Vxclass builds graph similarity by the use of a greedy node matching algorithm. It actually tries to find unique nodes first so the greedy heuristic isn’t a problem. But presumably it falls back to the greedy solution once unique solutions are exhausted. The Symantec paper tries to find a minimum cost matching using a bipartite graph matching algorithm based on the Hungarian algorithm. This is novel.
The other novel feature with the Symantec paper is the use of metric trees to speed up searching the call graph database. A metric space (http://en.wikipedia.org/wiki/Metric_space) is defined by a distance function between two particular points or objects . The distance function must have certain conditions that are true, such as d(x,y) >= 0, d(x,y) == d(y,x) and d(x,x) == 0. Also the triangle inequality ( http://en.wikipedia.org/wiki/Triangle_inequality) must hold which is d(x, z) ≤ d(x, y) + d(y, z). If these conditions are true for all objects or points, then that’s great, because performing spatial searches on the data can take advantage of these properties and perform much faster. A metric tree takes advantage of the properties of a metric space and can perform spatial queries identifying similar or nearest neighbours of a point in that space faster than comparing each point or element in the space.

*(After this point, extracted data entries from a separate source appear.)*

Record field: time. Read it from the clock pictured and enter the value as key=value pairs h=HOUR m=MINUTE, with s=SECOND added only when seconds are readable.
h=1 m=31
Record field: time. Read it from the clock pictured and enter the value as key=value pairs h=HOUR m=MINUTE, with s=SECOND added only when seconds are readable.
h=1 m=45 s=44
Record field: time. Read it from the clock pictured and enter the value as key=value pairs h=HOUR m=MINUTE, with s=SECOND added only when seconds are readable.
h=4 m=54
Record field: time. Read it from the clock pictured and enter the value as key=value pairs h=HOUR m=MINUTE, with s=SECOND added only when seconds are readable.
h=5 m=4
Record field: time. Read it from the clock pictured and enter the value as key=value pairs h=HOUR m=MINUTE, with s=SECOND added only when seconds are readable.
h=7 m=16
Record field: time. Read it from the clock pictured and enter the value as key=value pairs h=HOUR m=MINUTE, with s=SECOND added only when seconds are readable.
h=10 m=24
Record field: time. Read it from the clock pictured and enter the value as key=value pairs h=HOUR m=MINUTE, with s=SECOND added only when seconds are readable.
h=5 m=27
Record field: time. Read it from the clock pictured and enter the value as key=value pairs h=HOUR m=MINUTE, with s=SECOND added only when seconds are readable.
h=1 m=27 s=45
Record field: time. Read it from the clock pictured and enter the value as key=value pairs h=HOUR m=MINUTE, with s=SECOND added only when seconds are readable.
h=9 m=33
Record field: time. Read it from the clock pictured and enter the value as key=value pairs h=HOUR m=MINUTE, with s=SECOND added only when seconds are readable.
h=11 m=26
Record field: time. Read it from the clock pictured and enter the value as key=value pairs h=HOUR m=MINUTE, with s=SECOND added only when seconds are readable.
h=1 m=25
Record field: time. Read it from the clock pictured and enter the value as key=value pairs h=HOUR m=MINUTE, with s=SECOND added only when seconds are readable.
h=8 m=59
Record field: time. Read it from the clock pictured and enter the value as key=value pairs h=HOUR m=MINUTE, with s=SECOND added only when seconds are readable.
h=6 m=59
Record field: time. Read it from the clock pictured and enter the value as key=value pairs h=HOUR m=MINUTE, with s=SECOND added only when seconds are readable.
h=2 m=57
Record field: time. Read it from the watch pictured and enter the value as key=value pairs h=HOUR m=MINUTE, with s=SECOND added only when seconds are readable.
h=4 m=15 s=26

Using the earlier described notion of graph matching to show distance is approximately the same as the graph edit distance. The graph edit distance forms a metric space. The Symantec paper uses vantage point trees (http://en.wikipedia.org/wiki/VP-tree) but there are other trees such as BK Trees which perform well also. I seem to recall reading that vp trees are most suited for when the distance function is a real number. BK Trees only work on integer distances. I don’t know why Symantec chose vp trees over bk trees – maybe someone else can answer? Perhaps there is no significant difference.
The novelty of the Symantec paper is using metric trees to speed up the similarity search.
The final novel contribution in the Symantec paper is an ordering each malware by specific features such as the number of instructions the malware has. The database is arranged in a b+tree and vp tree structures are kept at the nodes. Then when indexing a malware, they can cull out all malware that is not reasonably close to the features of the input binary, before searching each vp tree in the b+tree buckets. This is a pretty simple optimisation which I think can be improved upon than what was demonstrated in the paper. But Symantec still did a good job in what they did.
This is a nice paper overall that improves malware indexing state of the art. It’s not a revolutionary paper really, but each area has contributions that improve what has previously been investigated. The time it takes to classify a sample is interesting – about 100 seconds for a database size of 100k malware. They want to have it scale up to a million malware.